Saúde do trabalhador: uma gota de sangue em cada produto

O ritmo intenso de crescimento da economia é inegavelmente um benefício para os trabalhadores, mas também escancara outra mazela histórica da produção capitalista que, no Brasil, põe uma gota de sangue em cada produto que chega ao mercado: os altos índices de insegurança e insalubridade no trabalho.

A reportagem recém-publicada neste portal (“Exploração e doença do trabalho fazem a fortuna do agronegócio”, de Leonardo Severo) é um exemplo candente deste drama que envolve milhares de trabalhadores colhidos por jornadas de trabalho exaustivas, ritmos intensos, exposição a ambientes insalubres e estressantes e a condições de grande periculosidade – tudo isso para intensificar os lucros do capital e engordar as contas bancárias dos empresários.

O foco do relato feito por Leonardo Severo não é nenhuma empresa pequena ou anacrônica. Ele conta a história das doenças adquiridas por uma trabalhadora de uma moderna empresa multinacional, que usa tecnologia de ponta e emprega formas “modernas” de gerenciamento do trabalho; “modernas” pela intensidade exigida dos trabalhadores, pelas maneiras de conquistar sua adesão ao espírito da empresa e também pelas táticas usadas para ocultar as irregularidades durante as fiscalizações e subtrair os trabalhadores à assistência médica e previdenciária a que têm direito.

Trata-se nada menos da Seara que, em 2009, foi comprada pelo grupo Mafrig, uma das modernas multinacionais brasileiras fortalecidas nos últimos anos, inclusive com recursos do BNDES. Ela é, entre outras coisas, como informa sua página eletrônica, a quarta maior produtora mundial de carnes, e o segundo maior frigorífico brasileiro, com um faturamento estimado em R$ 28 bilhões. É uma empresa globalizada, presente em 22 países, inclusive nos EUA e na Europa.
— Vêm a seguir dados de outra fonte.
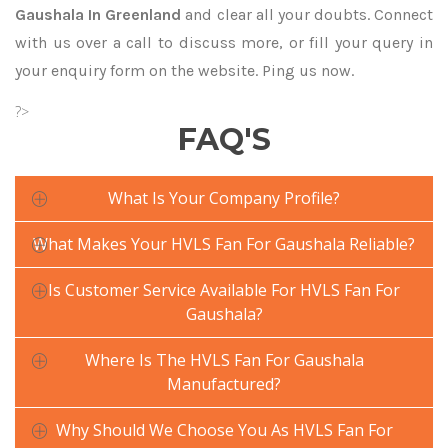
Gaushala In Greenland
and clear all your doubts. Connect
with us over a call to discuss more, or fill your query in
your enquiry form on the website. Ping us now.
?>
FAQ'S
What Is Your Company Profile?
What Makes Your HVLS Fan For Gaushala Reliable?
Is Customer Service Available For HVLS Fan For
Gaushala?
Where Is The HVLS Fan For Gaushala
Manufactured?
Why Should We Choose You As HVLS Fan For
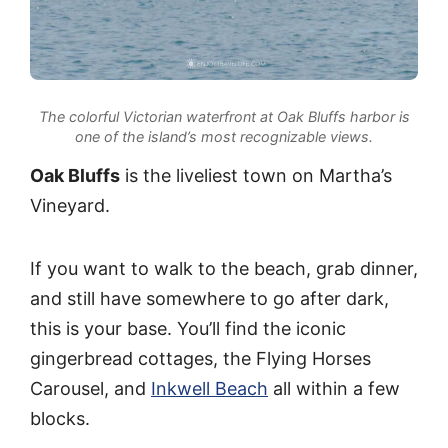
The colorful Victorian waterfront at Oak Bluffs harbor is
one of the island’s most recognizable views.
Oak Bluffs
is the liveliest town on Martha’s
Vineyard.
If you want to walk to the beach, grab dinner,
and still have somewhere to go after dark,
this is your base. You’ll find the iconic
gingerbread cottages, the Flying Horses
Carousel, and
Inkwell Beach
all within a few
blocks.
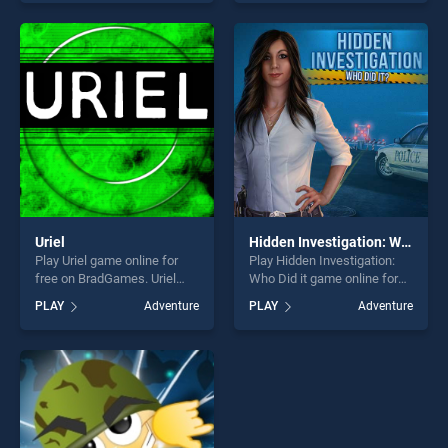
Truck Driving Stunt Track
skill games, offering endless
Parking stands out as one of
entertainment, is perfect for
our top skill games, offering
players seeking fun and
endless entertainment, is
challenge....
perfect for players seeking
fun and challenge....
Uriel
Hidden Investigation: Who Did it
Play Uriel game online for
Play Hidden Investigation:
free on BradGames. Uriel
Who Did it game online for
stands out as one of our top
free on BradGames. Hidden
PLAY
Adventure
PLAY
Adventure
skill games, offering endless
Investigation: Who Did it
entertainment, is perfect for
stands out as one of our top
players seeking fun and
skill games, offering endless
challenge....
entertainment, is perfect for
players seeking fun and
challenge....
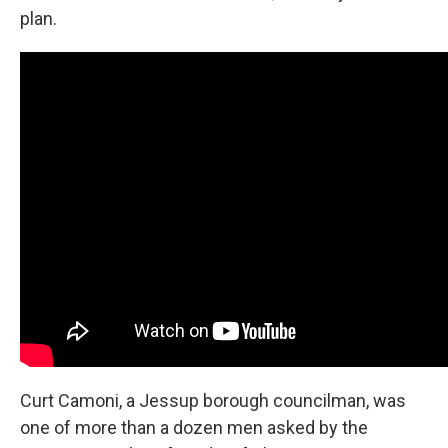
plan.
Curt Camoni, a Jessup borough councilman, was
one of more than a dozen men asked by the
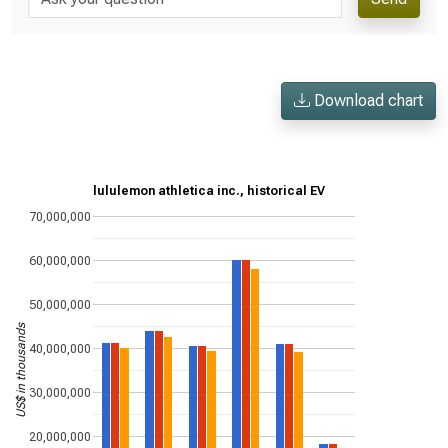
Download chart
lululemon athletica inc., historical EV
70,000,000
60,000,000
50,000,000
US$ in thousands
40,000,000
30,000,000
20,000,000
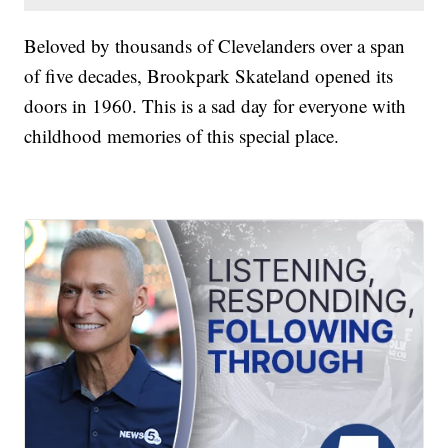
Beloved by thousands of Clevelanders over a span
of five decades, Brookpark Skateland opened its
doors in 1960. This is a sad day for everyone with
childhood memories of this special place.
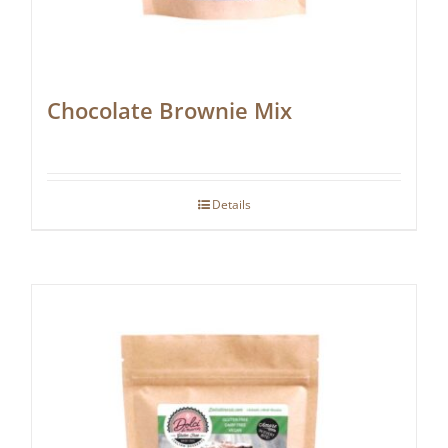
Chocolate Brownie Mix
Details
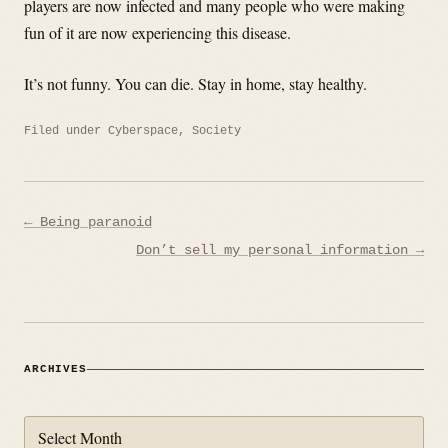
players are now infected and many people who were making
fun of it are now experiencing this disease.
It’s not funny. You can die. Stay in home, stay healthy.
Filed under
Cyberspace
,
Society
Post
← Being paranoid
navigation
Don’t sell my personal information →
ARCHIVES
Archives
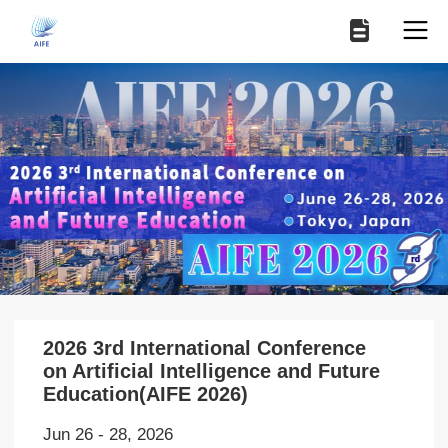
2026 3rd International Conference
on Artificial Intelligence and Future
Education(AIFE 2026)
Jun 26 - 28, 2026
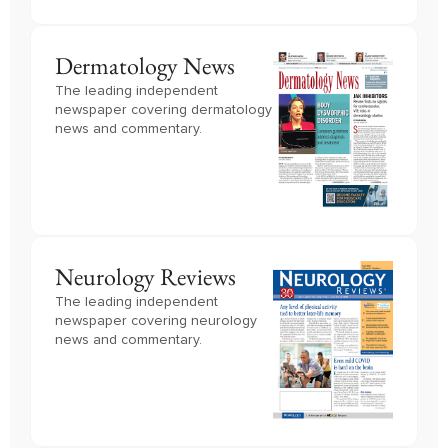
Dermatology News
The leading independent
newspaper covering dermatology
news and commentary.
Neurology Reviews
The leading independent
newspaper covering neurology
news and commentary.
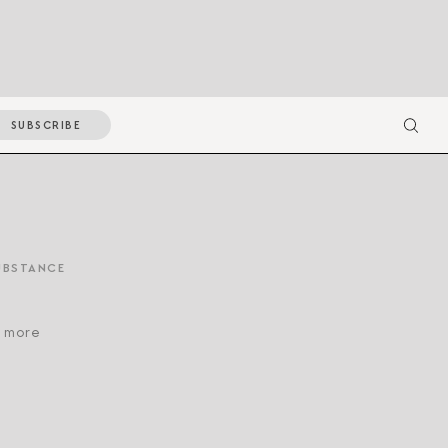
SUBSCRIBE
UBSTANCE
d more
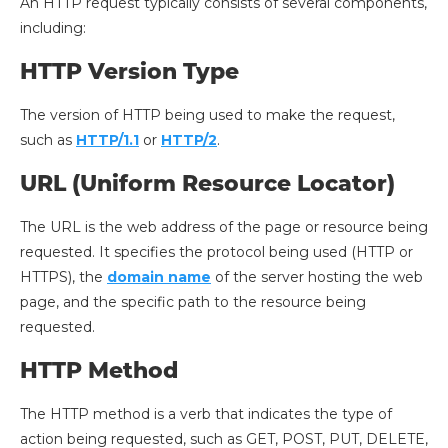
An HTTP request typically consists of several components,
including:
HTTP Version Type
The version of HTTP being used to make the request,
such as
HTTP/1.1
or
HTTP/2
.
URL (Uniform Resource Locator)
The URL is the web address of the page or resource being
requested. It specifies the protocol being used (HTTP or
HTTPS), the
domain name
of the server hosting the web
page, and the specific path to the resource being
requested.
HTTP Method
The HTTP method is a verb that indicates the type of
action being requested, such as GET, POST, PUT, DELETE,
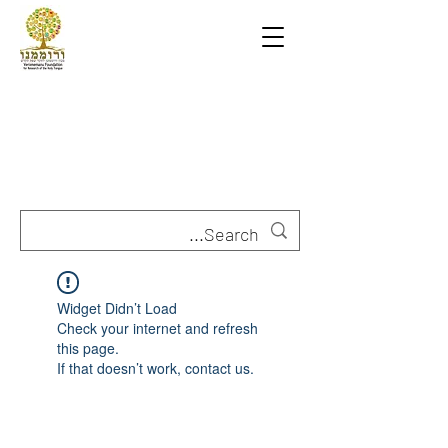
Widget Didn’t Load
Check your internet and refresh
this page.
If that doesn’t work, contact us.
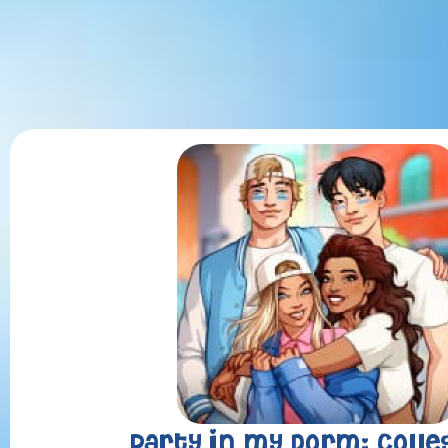
Party in my Dorm: Colle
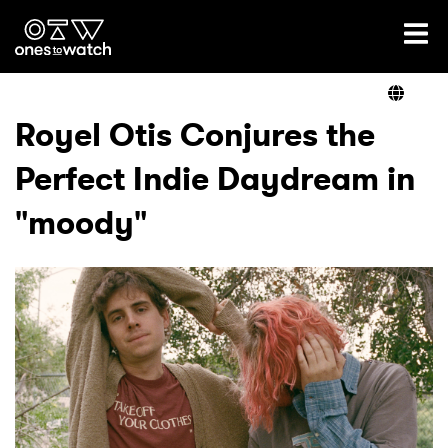
Ones2Watch Home
Artists
Royel Otis Conjures the
Perfect Indie Daydream in
Genre
"moody"
Read
Videos
Podcast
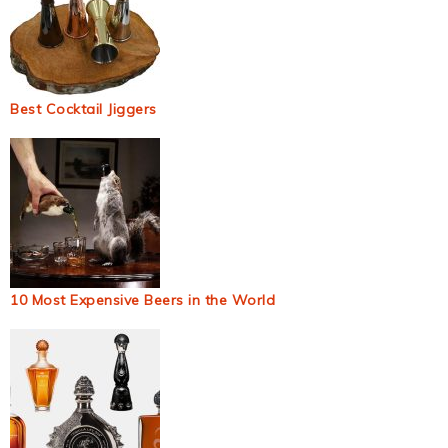
Best Cocktail Jiggers
10 Most Expensive Beers in the World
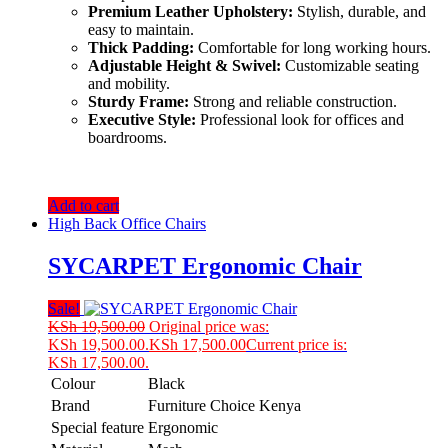
Premium Leather Upholstery:
Stylish, durable, and
easy to maintain.
Thick Padding:
Comfortable for long working hours.
Adjustable Height & Swivel:
Customizable seating
and mobility.
Sturdy Frame:
Strong and reliable construction.
Executive Style:
Professional look for offices and
boardrooms.
Add to cart
High Back Office Chairs
SYCARPET Ergonomic Chair
Sale!
KSh
19,500.00
Original price was:
KSh 19,500.00.
KSh
17,500.00
Current price is:
KSh 17,500.00.
Colour
Black
Brand
Furniture Choice Kenya
Special feature
Ergonomic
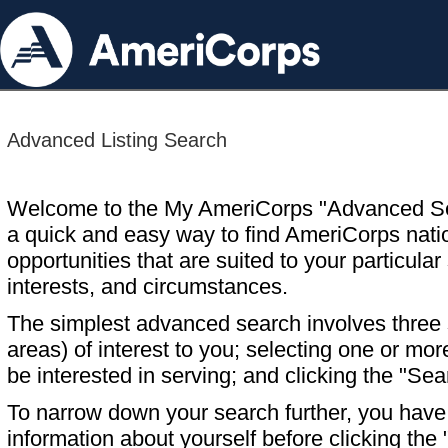
Advanced Listing Search
Welcome to the My AmeriCorps "Advanced S
a quick and easy way to find AmeriCorps nati
opportunities that are suited to your particular 
interests, and circumstances.
The simplest advanced search involves three s
areas) of interest to you; selecting one or m
be interested in serving; and clicking the "Sea
To narrow down your search further, you have t
information about yourself before clicking the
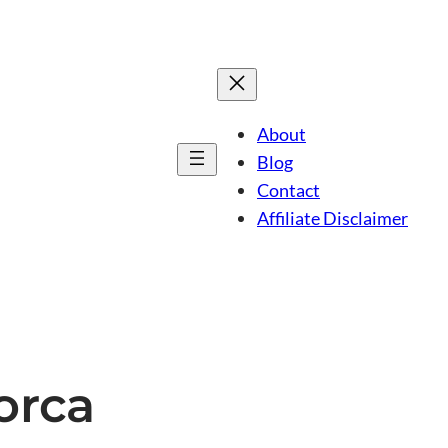
About
Blog
Contact
Affiliate Disclaimer
lorca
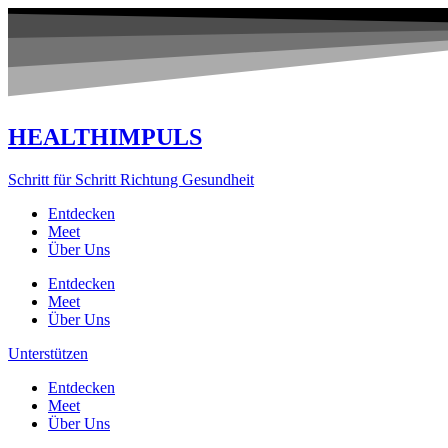
Zum
Inhalt
springen
HEALTHIMPULS
Schritt für Schritt Richtung Gesundheit
Entdecken
Meet
Über Uns
Entdecken
Meet
Über Uns
Unterstützen
Entdecken
Meet
Über Uns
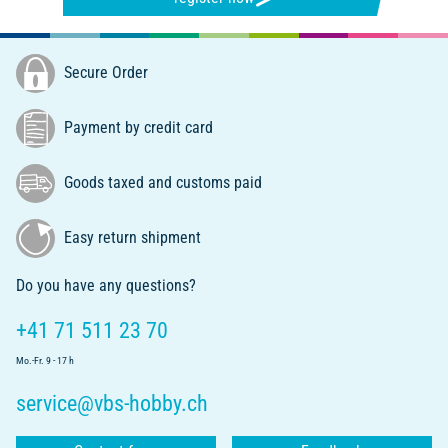
Secure Order
Payment by credit card
Goods taxed and customs paid
Easy return shipment
Do you have any questions?
+41 71 511 23 70
Mo.-Fr. 9 - 17 h
service@vbs-hobby.ch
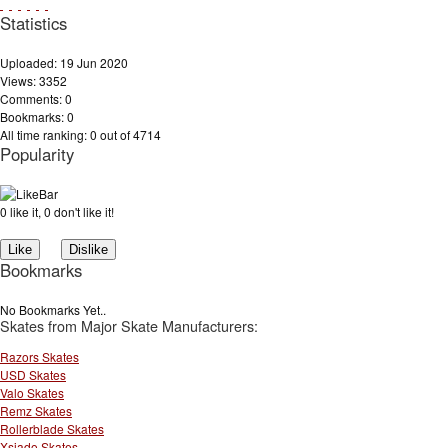
Statistics
Uploaded: 19 Jun 2020
Views: 3352
Comments: 0
Bookmarks: 0
All time ranking: 0 out of 4714
Popularity
0 like it, 0 don't like it!
Bookmarks
No Bookmarks Yet..
Skates from Major Skate Manufacturers:
Razors Skates
USD Skates
Valo Skates
Remz Skates
Rollerblade Skates
Xsjado Skates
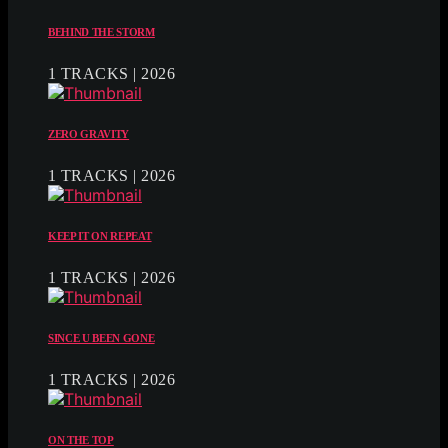
BEHIND THE STORM
1 TRACKS | 2026
ZERO GRAVITY
1 TRACKS | 2026
KEEP IT ON REPEAT
1 TRACKS | 2026
SINCE U BEEN GONE
1 TRACKS | 2026
ON THE TOP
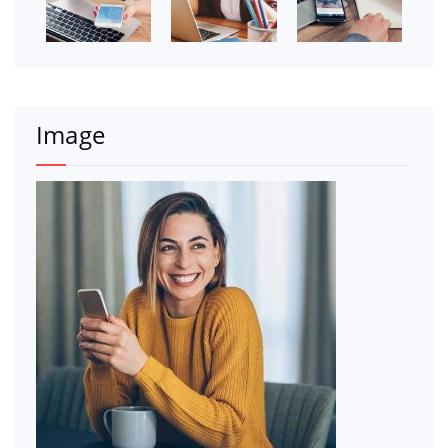
Image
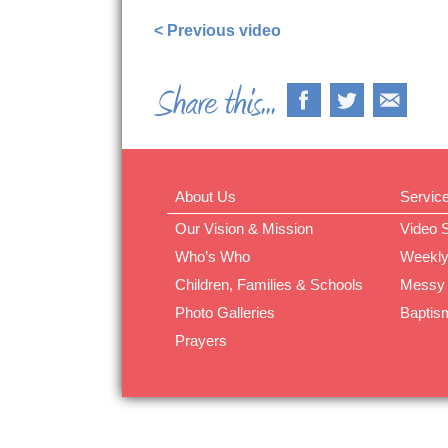
< Previous video
About Us
Servic
Our Vision & Mission
Video 
Who’s Who
Weekly
Children, Families & Schools
Messy
Photo Galleries
Baptis
Prayers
Empresa moderna, métodos de exploração arcaicos – esta pode ser a receita de sucesso, como a de muitas outras empresas que crescem à custa da saúde de seus trabalhadores. A denúncia contra a Seara é apenas um caso de malefícios contra os trabalhadores que não param de crescer.

Dados do Ministério do Trabalho e do Emprego traçam um quadro tenebroso quando se trata de segurança e saúde no trabalho. Um exemplo: entre janeiro e abril de 2011 foram feitas 42.420 fiscalizações em todo o país que resultaram em 19.234 autuações. Isto é, em quase metade das empresas (45%), a fiscalização iniciou um processo.

Quando se examina aqueles números por setor, o retrato da exploração capitalista fica mais nítido. Por exemplo, na agricultura, das 2.601 empresas fiscalizadas, 2.165 foram autuadas (83%); na indústria, a química foi a campeã (com 71% de autuações), seguida pela construção civil (69%) e de alimentos, como a Seara (67%); a indústria metalúrgica não fica muito atrás (62%). Na área de serviços, a insalubridade é tão acentuada como a de setores “tradicionais”; um exemplo são as instituições financeiras, onde houve 62% de autuações pela fiscalização, que constatou más condições de trabalho, ou nas próprias instituições de saúde (hospitais, clínicas, laboratórios, etc.), onde mais da metade (55%) foi autuada pelas mesmas abjetas razões.

O Ministério informa também que as doenças mais frequentes (80%) decorrem de ritmo intenso, de trabalho repetitivo e das pressões exercidas contra os funcionários. Elas colocam em destaque as Lesões por Esforço Repetitivo (LER), os Distúrbios Osteomusculares Relacionados ao Trabalho (DORT), que é o caso da trabalhadora da Seara cuja história foi relatada pela reportagem, além de estresse, ansiedade e sedentarismo.

O lado trágico dessa exploração desmedida é ilustrado com cores fortes pelas estatísticas da Previdência Social, segundo as quais em 2009 ocorreram 723,5 mil acidentes de trabalho no Brasil, resultando em 2,5 mil mortes (sete por dia).

O Brasil precisa crescer e o caminho para isso é a mobilização das forças nacionais voltadas à produção. E o crescimento econômico precisa ser partilhado com os trabalhadores, que são aqueles que transformam matérias primas em produtos úteis para todos.

Mas a valorização do trabalho precisa ir além da necessária criação de novas vagas e da valorização do salário. Faz parte dela também a criação, nos locais de trabalho, de condições dignas, saudáveis e seguras para que os trabalhadores possam desempenhar suas funções e se beneficiarem, com saúde, dos produtos de seu trabalho.